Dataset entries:
>>>
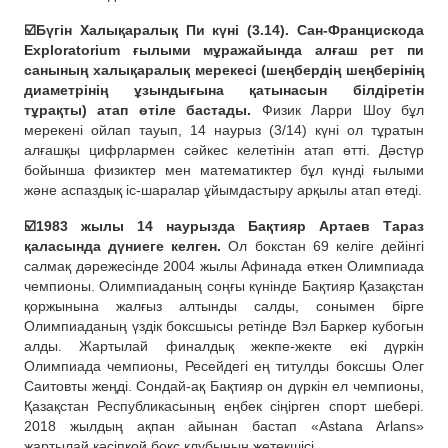
☑️Бүгін Халықаралық Пи күні (3.14). Сан-Францискода
Exploratorium ғылыми мұражайында алғаш рет пи
санының халықаралық мерекесі (шеңбердің шеңберінің
диаметрінің ұзындығына қатынасын білдіретін
тұрақты) атап өтіле бастады.
Физик Ларри Шоу бұл
мерекені ойлап тауып, 14 наурыз (3/14) күні ол тұратын
алғашқы цифрлармен сәйкес келетінін атап өтті. Дәстүр
бойынша физиктер мен математиктер бұл күнді ғылыми
және аспаздық іс-шаралар ұйымдастыру арқылы атап өтеді.
☑️1983 жылы 14 наурызда Бақтияр Артаев Тараз
қаласында дүниеге келген.
Ол бокстан 69 келіге дейінгі
салмақ дәрежесінде 2004 жылы Афинада өткен Олимпиада
чемпионы. Олимпиаданың соңғы күнінде Бақтияр Қазақстан
қоржынына жалғыз алтынды салды, сонымен бірге
Олимпиаданың үздік боксшысы ретінде Вэл Баркер кубогын
алды. Жартылай финалдық жекпе-жекте екі дүркін
Олимпиада чемпионы, Ресейдегі ең титулды боксшы Олег
Саитовты жеңді. Сондай-ақ Бақтияр он дүркін ел чемпионы,
Қазақстан Республикасының еңбек сіңірген спорт шебері.
2018 жылдың ақпан айынан бастап «Astana Arlans»
жартылай кәсіпқой бокс клубының жетекшісі.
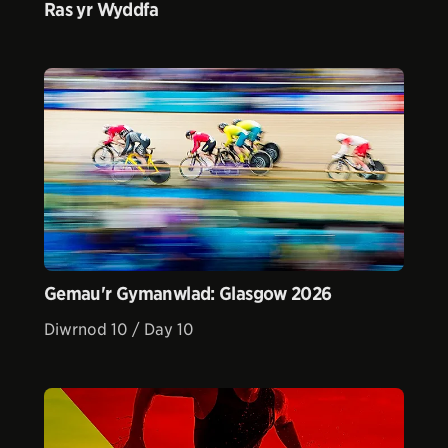
Ras yr Wyddfa
Gemau'r Gymanwlad: Glasgow 2026
Diwrnod 10 / Day 10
<<<
» **What is needed**:
Reproduce the lines above verbatim, leaving out the pictures.

» **Result of this task**:
☑️Бүгін Халықаралық Пи күні (3.14). Сан-Францискода
Exploratorium ғылыми мұражайында алғаш рет пи
санының халықаралық мерекесі (шеңбердің шеңберінің
диаметрінің ұзындығына қатынасын білдіретін
тұрақты) атап өтіле бастады.
Физик Ларри Шоу бұл
мерекені ойлап тауып, 14 наурыз (3/14) күні ол тұратын
алғашқы цифрлармен сәйкес келетінін атап өтті. Дәстүр
бойынша физиктер мен математиктер бұл күнді ғылыми
және аспаздық іс-шаралар ұйымдастыру арқылы атап өтеді.
☑️1983 жылы 14 наурызда Бақтияр Артаев Тараз
қаласында дүниеге келген.
Ол бокстан 69 келіге дейінгі
салмақ дәрежесінде 2004 жылы Афинада өткен Олимпиада
чемпионы. Олимпиаданың соңғы күнінде Бақтияр Қазақстан
қоржынына жалғыз алтынды салды, сонымен бірге
Олимпиаданың үздік боксшысы ретінде Вэл Баркер кубогын
алды. Жартылай финалдық жекпе-жекте екі дүркін
Олимпиада чемпионы, Ресейдегі ең титулды боксшы Олег
Саитовты жеңді. Сондай-ақ Бақтияр он дүркін ел чемпионы,
Қазақстан Республикасының еңбек сіңірген спорт шебері.
2018 жылдың ақпан айынан бастап «Astana Arlans»
жартылай кәсіпқой бокс клубының жетекшісі.
Ras yr Wyddfa
Gemau'r Gymanwlad: Glasgow 2026
Diwrnod 10 / Day 10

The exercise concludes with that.